Repetitive Suckitude Syndrome

I’m told it’s everything a man could want and I shouldn’t complain

The caffeine has failed me. I’m in a stupor. I’m in a daze. Fuuuuuuuck.

I’ve been productive at work but we’re fast approaching that threshold of diminishing returns. I’m now doing everything twice because the first attempt is undermined by my barely alert, robotic state of mind. As soon as I finish a task I realize I don’t really remember having started it so I go back and do it again, this time with my eyes fuckin’ open. They’d be better off paying me to go home right now, but that’s not going to happen so I’m stuck to fight through it. I’ve got the heart of a fuckin’ champion, people. Never doubt my ass.

Bruce Springsteen has been my tryptophan today. I spent most of the afternoon listening to The Wild, The Innocent, & The E Street Shuffle and Live at the Hammersmith Odeon ‘75. Both are terrific listens — especially that Hammersmith gig — but I’ve got to change the tuning to try and get a jolt.

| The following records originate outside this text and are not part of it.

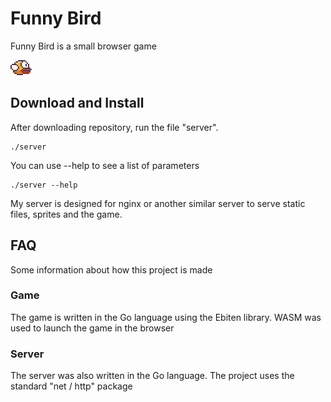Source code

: # Funny Bird

Funny Bird is a small browser game

![Bird image](sprites/yellowbird-upflap.png)

## Download and Install

After downloading repository, run the file "server".

    ./server

You can use --help to see a list of parameters

    ./server --help

My server is designed for nginx or another similar server to serve static files, sprites and the game.

## FAQ

Some information about how this project is made

### Game

The game is written in the Go language using the Ebiten library. WASM was used to launch the game in the browser

### Server

The server was also written in the Go language. The project uses the standard "net / http" package


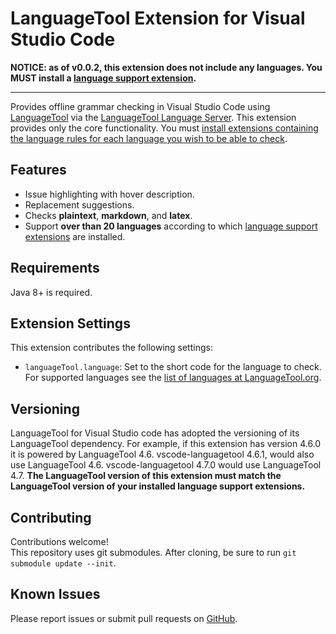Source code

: # LanguageTool Extension for Visual Studio Code

**NOTICE: as of v0.0.2, this extension does not include any languages.  You MUST install a [language support extension][lang-exts].**
___
Provides offline grammar checking in Visual Studio Code using [LanguageTool](https://languagetool.org/) via the [LanguageTool Language Server](https://github.com/valentjn/languagetool-languageserver).  This extension provides only the core functionality.  You must [install extensions containing the language rules for each language you wish to be able to check][lang-exts].

## Features
* Issue highlighting with hover description.
* Replacement suggestions.
* Checks **plaintext**, **markdown**, and **latex**.
* Support **over than 20 languages** according to which [language support extensions][lang-exts] are installed.

## Requirements
Java 8+ is required.

## Extension Settings

This extension contributes the following settings:

* `languageTool.language`: Set to the short code for the language to check.  For supported languages see the [list of languages at LanguageTool.org](https://languagetool.org/languages/).

## Versioning

LanguageTool for Visual Studio code has adopted the versioning of its LanguageTool dependency.  For example, if this extension has version 4.6.0 it is powered by LanguageTool 4.6.  vscode-languagetool 4.6.1, would also use LanguageTool 4.6.  vscode-languagetool 4.7.0 would use LanguageTool 4.7.  **The LanguageTool version of this extension must match the LanguageTool version of your installed language support extensions.**

## Contributing
Contributions welcome!  
This repository uses git submodules.  After cloning, be sure to run `git submodule update --init`.

## Known Issues
Please report issues or submit pull requests on [GitHub](https://github.com/valentjn/vscode-languagetool).

[lang-exts]: https://github.com/valentjn/vscode-languagetool
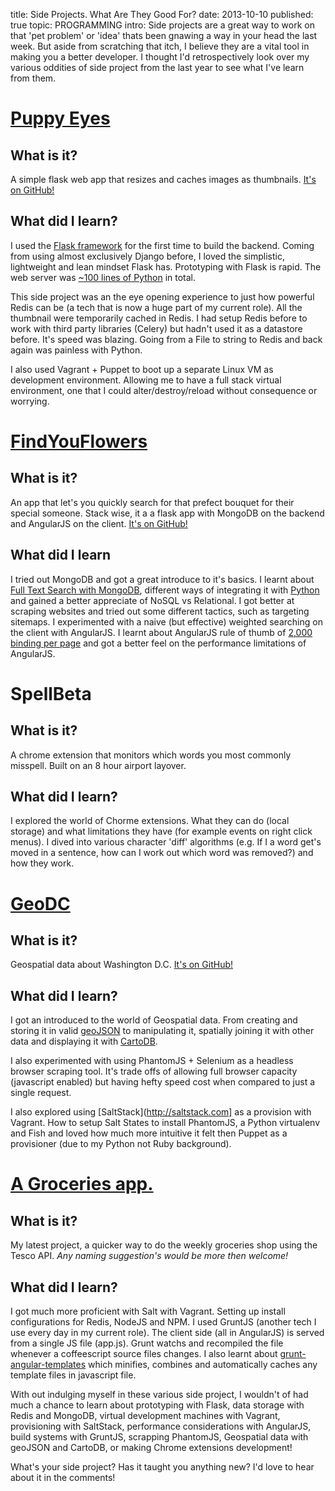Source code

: title: Side Projects. What Are They Good For?
date: 2013-10-10
published: true
topic: PROGRAMMING
intro: Side projects are a great way to work on that 'pet problem' or 'idea' thats been gnawing a way in your head the last week. But aside from scratching that itch, I believe they are a vital tool in making you a better developer. I thought I'd retrospectively look over my various oddities of side project from the last year to see what I've learn from them.

# [Puppy Eyes](http://puppy-eyes.herokuapp.com/)
## What is it?
A simple flask web app that resizes and caches images as thumbnails. [It's on GitHub!](https://github.com/cameronmaske/puppy-eyes/)

## What did I learn?
I used the [Flask framework](http://flask.pocoo.org/) for the first time to build the backend. Coming from using almost exclusively Django before, I loved the simplistic, lightweight and lean mindset Flask has. Prototyping with Flask is rapid. The web server was [~100 lines of Python](https://github.com/cameronmaske/puppy-eyes/blob/master/main.py) in total.

This side project was an the eye opening experience to just how powerful Redis can be (a tech that is now a huge part of my current role). All the thumbnail were temporarily cached in Redis. I had setup Redis before to work with third party libraries (Celery) but hadn't used it as a datastore before. It's speed was blazing. Going from a File to string to Redis and back again was painless with Python.

I also used Vagrant + Puppet to boot up a separate Linux VM as development environment. Allowing me to have a full stack virtual environment, one that I could alter/destroy/reload without consequence or worrying.

# [FindYouFlowers](fhttp://findyouflowers.herokuapp.com/)
## What is it?
An app that let's you quickly search for that prefect bouquet for their special someone.
Stack wise, it a a flask app with MongoDB on the backend and AngularJS on the client. [It's on GitHub!](https://github.com/cameronmaske/find-you-flowers)

## What did I learn
I tried out MongoDB and got a great introduce to it's basics. I learnt about [Full Text Search with MongoDB](http://docs.mongodb.org/manual/core/text-search/), different ways of integrating it with [Python](http://api.mongodb.org/python/current/) and gained a better appreciate of NoSQL vs Relational.
I got better at scraping websites and tried out some different tactics, such as targeting sitemaps.
I experimented with a naive (but effective) weighted searching on the client with AngularJS. I learnt about AngularJS rule of thumb of [2,000 binding per page](http://stackoverflow.com/questions/9682092/databinding-in-angularjs) and got a better feel on the performance limitations of AngularJS.

# SpellBeta
## What is it?
A chrome extension that monitors which words you most commonly misspell. Built on an 8 hour airport layover.

## What did I learn?
I explored the world of Chorme extensions. What they can do (local storage) and what limitations they have (for example events on right click menus). I dived into  various character 'diff' algorithms (e.g. If I a word get's moved in a sentence, how can I work out which word was removed?) and how they work.

# [GeoDC](https://github.com/cameronmaske/geo-dc)
## What is it?
Geospatial data about Washington D.C. [It's on GitHub!](https://github.com/cameronmaske/geo-dc/blob/master/datasets/crime/crime.geojson)

## What did I learn?
I got an introduced to the world of Geospatial data. From creating and storing it in valid [geoJSON](https://github.com/cameronmaske/geo-dc/blob/master/datasets/crime/crime.geojson) to manipulating it, spatially joining it with other data and displaying it with [CartoDB](http://cdb.io/1hxnGai).

I also experimented with using PhantomJS + Selenium as a headless browser scraping tool. It's trade offs of  allowing full browser capacity (javascript enabled) but having hefty speed cost when compared to just a single request.

I also explored using [SaltStack](http://saltstack.com] as a provision with Vagrant. How to setup Salt States to install PhantomJS, a Python virtualenv and Fish and loved how much more intuitive it felt then Puppet as a provisioner (due to my Python not Ruby background).

# [A Groceries app.](http://tesco-groceries.herokuapp.com/)
## What is it?
My latest project, a quicker way to do the weekly groceries shop using the Tesco API. *Any naming suggestion's would be more then welcome!*

## What did I learn?
I got much more proficient with Salt with Vagrant. Setting up install configurations for Redis, NodeJS and NPM.
I used GruntJS (another tech I use every day in my current role). The client side (all in AngularJS) is served from a single JS file (app.js). Grunt watchs and recompiled the file whenever a coffeescript source files changes. I also learnt about [grunt-angular-templates](https://npmjs.org/package/grunt-angular-templates) which minifies, combines and automatically caches any template files in javascript file.

With out indulging myself in these various side project, I wouldn't of had much a chance to learn about prototyping with Flask, data storage with Redis and MongoDB, virtual development machines with Vagrant, provisioning with SaltStack, performance considerations with AngularJS, build systems with GruntJS, scrapping PhantomJS, Geospatial data with geoJSON and CartoDB, or making Chrome extensions development!

What's your side project? Has it taught you anything new? I'd love to hear about it in the comments!
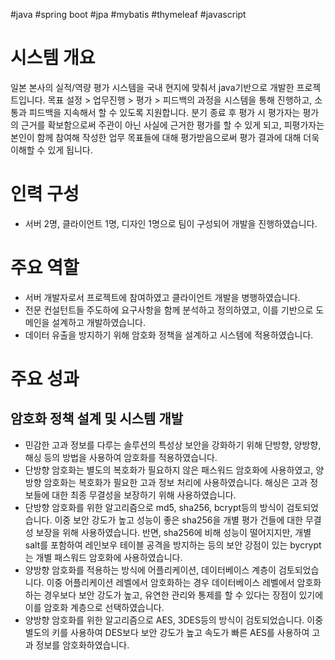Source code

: #java #spring boot #jpa #mybatis #thymeleaf #javascript

# 시스템 개요
일본 본사의 실적/역량 평가 시스템을 국내 현지에 맞춰서 java기반으로 개발한 프로젝트입니다. 목표 설정 > 업무진행 > 평가 > 피드백의 과정을 시스템을 통해 진행하고, 소통과 피드백을 지속해서 할 수 있도록 지원합니다.
분기 종료 후 평가 시 평가자는 평가의 근거를 확보함으로써 주관이 아닌 사실에 근거한 평가를 할 수 있게 되고, 피평가자는 본인이 함께 참여해 작성한 업무 목표들에 대해 평가받음으로써 평가 결과에 대해 더욱 이해할 수 있게 됩니다.

# 인력 구성
- 서버 2명, 클라이언트 1명, 디자인 1명으로 팀이 구성되어 개발을 진행하였습니다.

# 주요 역할
- 서버 개발자로서 프로젝트에 참여하였고 클라이언트 개발을 병행하였습니다. 
- 전문 컨설턴트들 주도하에 요구사항을 함께 분석하고 정의하였고, 이를 기반으로 도메인을 설계하고 개발하였습니다.
- 데이터 유출을 방지하기 위해 암호화 정책을 설계하고 시스템에 적용하였습니다.

# 주요 성과
## 암호화 정책 설계 및 시스템 개발
- 민감한 고과 정보를 다루는 솔루션의 특성상 보안을 강화하기 위해 단방향, 양방향, 해싱 등의 방법을 사용하여 암호화를 적용하였습니다.
- 단방향 암호화는 별도의 복호화가 필요하지 않은 패스워드 암호화에 사용하였고, 양방향 암호화는 복호화가 필요한 고과 정보 처리에 사용하였습니다. 해싱은 고과 정보들에 대한 최종 무결성을 보장하기 위해 사용하였습니다.
- 단방향 암호화를 위한 알고리즘으로 md5, sha256, bcrypt등의 방식이 검토되었습니다. 이중 보안 강도가 높고 성능이 좋은 sha256을 개별 평가 건들에 대한 무결성 보장을 위해 사용하였습니다. 반면, sha256에 비해 성능이 떨어지지만, 개별 salt를 포함하여 레인보우 테이블 공격을 방지하는 등의 보안 강점이 있는 bycrypt는 개별 패스워드 암호화에 사용하였습니다.
- 양방향 암호화를 적용하는 방식에 어플리케이션, 데이터베이스 계층이 검토되었습니다. 이중 어플리케이션 레벨에서 암호화하는 경우 데이터베이스 레벨에서 암호화하는 경우보다 보안 강도가 높고, 유연한 관리와 통제를 할 수 있다는 장점이 있기에 이를 암호화 계층으로 선택하였습니다.
- 양방향 암호화를 위한 알고리즘으로 AES, 3DES등의 방식이 검토되었습니다. 이중 별도의 키를 사용하여 DES보다 보안 강도가 높고 속도가 빠른 AES를 사용하여 고과 정보를 암호화하였습니다.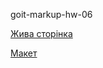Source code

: <p>goit-markup-hw-06</p> 
<p><a href="" alt="Жива сторінка">Жива сторінка</a></p>
<p><a href="https://www.figma.com/file/B1m2uk25m1eAgroESAuM2g/Web-Studio-(Version-3.0)?node-id=297035-1582&t=mqg8bjiiUcayUw2s-0" alt="Макет">Макет</a></p>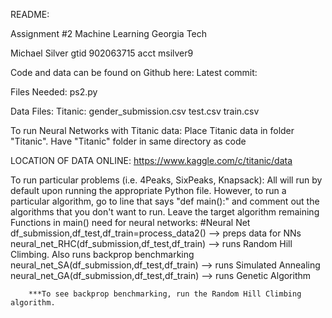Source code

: README:

Assignment #2 Machine Learning Georgia Tech

Michael Silver
gtid 902063715
acct msilver9


Code and data can be found on Github here:
	Latest commit:

Files Needed:
	ps2.py

Data Files:
	Titanic:
		gender_submission.csv
		test.csv
		train.csv

To run Neural Networks with Titanic data:
	Place Titanic data in folder "Titanic". Have "Titanic" folder in same directory as code

LOCATION OF DATA ONLINE:
	https://www.kaggle.com/c/titanic/data

To run particular problems (i.e. 4Peaks, SixPeaks, Knapsack):
	All will run by default upon running the appropriate Python file. However, to run a particular algorithm, go to line that says "def main():" and comment out the algorithms that you don't want to run. Leave the target algorithm remaining
	Functions in main() need for neural networks:
		#Neural Net
	    df_submission,df_test,df_train=process_data2() --> preps data for NNs
	    neural_net_RHC(df_submission,df_test,df_train) --> runs Random Hill Climbing. Also runs backprop benchmarking
	    neural_net_SA(df_submission,df_test,df_train)  --> runs Simulated Annealing
    	    neural_net_GA(df_submission,df_test,df_train)  --> runs Genetic Algorithm

		***To see backprop benchmarking, run the Random Hill Climbing algorithm.
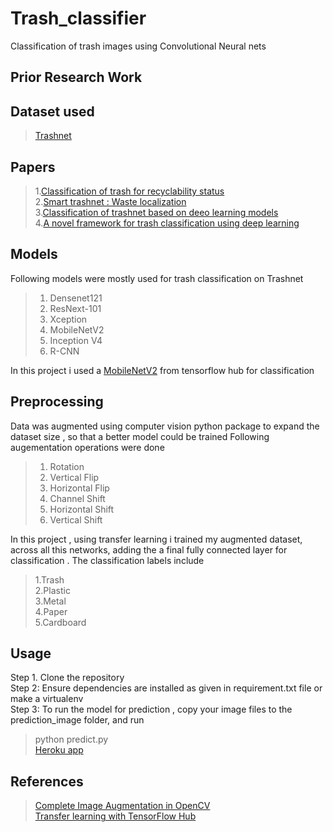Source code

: # Trash_classifier
Classification of trash images using Convolutional Neural nets


## Prior Research Work
## Dataset used
> [Trashnet](https://github.com/garythung/trashnet)
## Papers

> 1.[Classification of trash for recyclability status](http://cs229.stanford.edu/proj2016/report/ThungYang-ClassificationOfTrashForRecyclabilityStatus-report.pdf)<br>
> 2.[Smart trashnet : Waste localization](http://cs229.stanford.edu/proj2017/final-reports/5226723.pdf)<br>
> 3.[Classification of trashnet based on deeo learning models](https://ieeexplore.ieee.org/document/8622212)<br>
> 4.[A novel framework for trash classification using deep learning](https://ieeexplore.ieee.org/document/8930948)<br>

## Models
Following models were mostly used for trash classification on Trashnet

> 1. Densenet121
> 2. ResNext-101
> 3. Xception
> 4. MobileNetV2
> 5. Inception V4
> 6. R-CNN

In this project i used a [MobileNetV2](https://tfhub.dev/google/tf2-preview/mobilenet_v2/feature_vector/4) from tensorflow hub for classification

## Preprocessing
Data was augmented using computer vision python package to expand the dataset size , so that a better model could be trained
Following augementation operations were done
> 1. Rotation
> 2. Vertical Flip
> 3. Horizontal Flip
> 4. Channel Shift
> 5. Horizontal Shift
> 6. Vertical Shift



In this project , using transfer learning i trained my augmented dataset, across all this networks, adding the a final fully connected layer for classification .
The classification labels include
> 1.Trash<br>
> 2.Plastic<br>
> 3.Metal<br>
> 4.Paper<br>
> 5.Cardboard

## Usage 
Step 1. Clone the repository<br>
Step 2: Ensure dependencies are installed as given in requirement.txt file or make a virtualenv<br>
Step 3: To run the model for prediction , copy your image files to the prediction_image folder, and run<br>
> python predict.py <br>
[Heroku app](https://trash-classifier-mobvilenetv2.herokuapp.com/) 

## References
> [Complete Image Augmentation in OpenCV](https://towardsdatascience.com/complete-image-augmentation-in-opencv-31a6b02694f5)<br>
> [Transfer learning with TensorFlow Hub](https://www.tensorflow.org/tutorials/images/transfer_learning_with_hub)
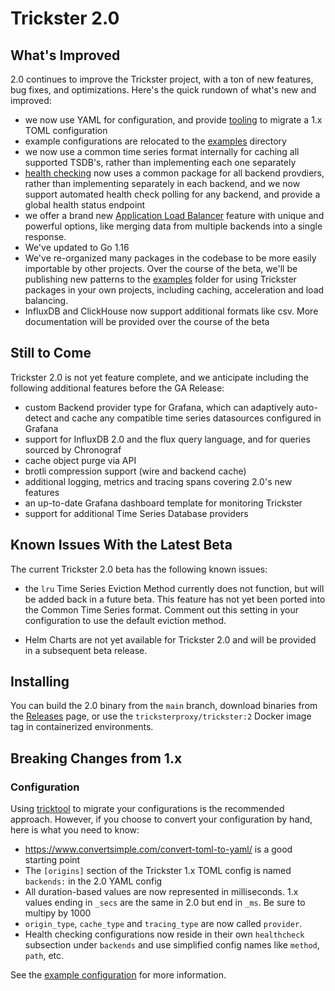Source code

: # Trickster 2.0

## What's Improved

2.0 continues to improve the Trickster project, with a ton of new features, bug fixes, and optimizations. Here's the quick rundown of what's new and improved:

- we now use YAML for configuration, and provide [tooling](http://github.com/tricksterproxy/tricktool) to migrate a 1.x TOML configuration
- example configurations are relocated to the [examples](../examples/conf) directory
- we now use a common time series format internally for caching all supported TSDB's, rather than implementing each one separately
- [health checking](./health.md) now uses a common package for all backend provdiers, rather than implementing separately in each backend, and we now support automated health check polling for any backend, and provide a global health status endpoint
- we offer a brand new [Application Load Balancer](./alb.md) feature with unique and powerful options, like merging data from multiple backends into a single response.
- We've updated to Go 1.16
- We've re-organized many packages in the codebase to be more easily importable by other projects. Over the course of the beta, we'll be publishing new patterns to the [examples](../examples/) folder for using Trickster packages in your own projects, including caching, acceleration and load balancing.
- InfluxDB and ClickHouse now support additional formats like csv. More documentation will be provided over the course of the beta

## Still to Come

Trickster 2.0 is not yet feature complete, and we anticipate including the following additional features before the GA Release:

- custom Backend provider type for Grafana, which can adaptively auto-detect and cache any compatible time series datasources configured in Grafana
- support for InfluxDB 2.0 and the flux query language, and for queries sourced by Chronograf
- cache object purge via API
- brotli compression support (wire and backend cache)
- additional logging, metrics and tracing spans covering 2.0's new features
- an up-to-date Grafana dashboard template for monitoring Trickster
- support for additional Time Series Database providers

## Known Issues With the Latest Beta

The current Trickster 2.0 beta has the following known issues:

- the `lru` Time Series Eviction Method currently does not function, but will be added back in a future beta. This feature has not yet been ported into the Common Time Series format. Comment out this setting in your configuration to use the default eviction method.

- Helm Charts are not yet available for Trickster 2.0 and will be provided in a subsequent beta release.

## Installing

You can build the 2.0 binary from the `main` branch, download binaries from the [Releases](http://github.com/tricksterproxy/trickster/releases) page, or use the `tricksterproxy/trickster:2` Docker image tag in containerized environments.

## Breaking Changes from 1.x

### Configuration

Using [tricktool](http://github.com/tricksterproxy/tricktool) to migrate your configurations is the recommended approach. However, if you choose to convert your configuration by hand, here is what you need to know:

- <https://www.convertsimple.com/convert-toml-to-yaml/> is a good starting point
- The `[origins]` section of the Trickster 1.x TOML config is named `backends:` in the 2.0 YAML config
- All duration-based values are now represented in milliseconds. 1.x values ending in `_secs` are the same in 2.0 but end in `_ms`. Be sure to multipy by 1000
- `origin_type`, `cache_type` and `tracing_type` are now called `provider`.
- Health checking configurations now reside in their own `healthcheck` subsection under `backends` and use simplified config names like `method`, `path`, etc.

See the [example configuration](../examples/conf/example.full.yaml) for more information.

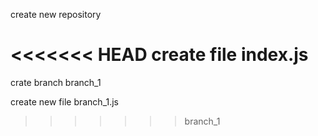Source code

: create new repository

<<<<<<< HEAD
create file index.js
=======
crate branch branch_1

create new file branch_1.js
>>>>>>> branch_1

ENTER JACK WHITE. “Consolers of the Lonely” is going to be the best song I hear this year, I’m convinced of it. I’d love to be proved wrong because there’s still over six months to go and that’s such a high mark for someone to eclipse. I’d love to hear the song that tops that this year. What a fuckin’ great song. The Black Keys’ “So He Won’t Break” would have taken that title in many years and I’ve just been reminded of why- two great songs released within weeks of each other.

I feel life slowly returning to me but I know this is temporary. I hope I have enough juice to get from here to my bed. Let my people go!